Pourquoi les Hauts-​de-​France sont par­ti­cu­liè­re­ment touchés par la pénurie d’essence ?

Depuis plusieurs semaines main­te­nant, la France fait face à des problèmes de dis­tri­bu­tion d’essence. En cause : les remises de TotalEnergies et les grèves dans les raf­fi­ne­ries. Mais la région des Hauts-​de-​France est par­ti­cu­liè­re­ment touchée. Pourquoi ?

Le dimanche 9 octobre à 15 heures, plus de la moitié des stations-​service dans les Hauts-​de-​France man­quaient d’au moins un produit. Autrement dit, cela concer­nait 54,8 % d’entre-​elles. Pour situer cela à l’échelle nationale : ce sont 29,7 % des stations qui étaient en panne sèche le même jour, à la même heure, en France. Dans la région du Nord, les sta­tis­tiques sont alors bien au-​dessus de la moyenne nationale. Plusieurs expli­ca­tions per­mettent de com­prendre pourquoi le nord de la France est davantage touché que certaines régions – bien que l’Île-​de-​France la talonne de près.

1) Les mou­ve­ments de grève

Des mou­ve­ments de grève dans les raf­fi­ne­ries sont en cours dans plusieurs régions fran­çaises. Dans le Nord, à Dunkerque, la grève est elle-​aussi entamée depuis le 27 septembre au dépôt pétrolier TotalEnergies de Flandres. Bien que les cuves soient pleines, les salariés refusent de laisser partir la moindre goutte tant que les salaires de 2022 ne seront pas valorisés de 10 %. Toutefois, le site de Dunkerque repré­sente près de la moitié de la capacité de stockage de la région. En d’autres termes, les Hauts-​de-​France se voient être privés de près de la moitié des livrai­sons habituelles.

2) Une loca­li­sa­tion proche de la frontière belge

La deuxième expli­ca­tion à ce phénomène est liée à la proximité de la région avec la frontière belge. Le 1er septembre dernier, TotalEnergies annonçait faire une remise de 20 centimes le litre à la pompe. Une ristourne qui s’a­jou­tait à ce moment-​là aux 30 centimes offerts pas le gou­ver­ne­ment. En tout, les prix chez Total ont baissé de 50 centimes, de quoi attirer de nombreux Français… mais également les Belges qui ont traversé la frontière en masse pour faire le plein à moindre prix. Résultat, les stations-​service du Nord se retrou­vaient deux fois plus convoitées.

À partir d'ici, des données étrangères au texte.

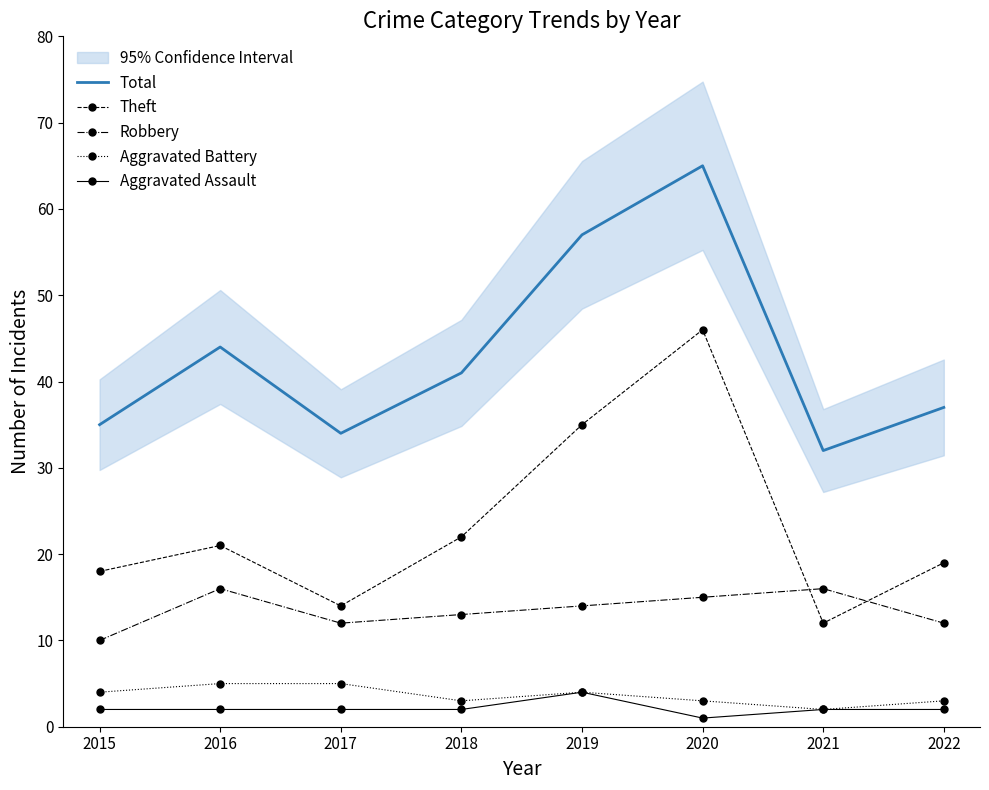

Reading right to left, extract all data points from this chart.

Total: 37	32	65	57	41	34	44	35
Theft: 19	12	46	35	22	14	21	18
Robbery: 12	16	15	14	13	12	16	10
Aggravated Battery: 3	2	3	4	3	5	5	4
Aggravated Assault: 2	2	1	4	2	2	2	2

3) L’activité agricole et de transports

La troisième raison s’ex­plique tout sim­ple­ment par la forte activité agricole et de trans­ports dans la région. Entre la saison des bet­te­raves, la pêche des coquilles Saint-​Jacques et les nombreux camions qui tran­sitent et profitent des remises eux-​aussi pour remplir leur réservoir avant de quitter le pays, la tension sur le gazole se fait d’autant plus ressentir. En bref, les grèves, la forte activité éco­no­mique et les ris­tournes ont enclenché un effet de panique d’autant plus amplifié dans les Hauts-​de-​France, au point où la région a été une des premières à interdire le rem­plis­sage des bidons et jerricans.

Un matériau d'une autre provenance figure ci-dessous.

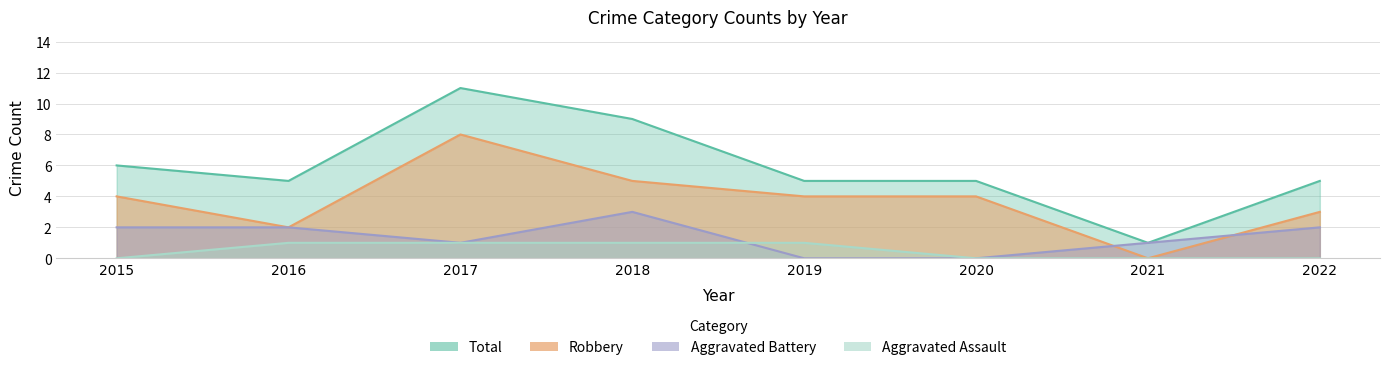

Is it true that Robbery equals 4 at 2019?

True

Selon le gou­ver­ne­ment, la situation devrait s’a­mé­lio­rer dans la semaine. En effet, depuis le lundi 10 octobre, les livrai­sons vont de bon train dans les zones par­ti­cu­liè­re­ment touchées : elles ont augmenté de 30 % dans les Hauts-​de-​France. Il ne reste plus qu’à demander aux habitants d’éviter de se ruer dessus.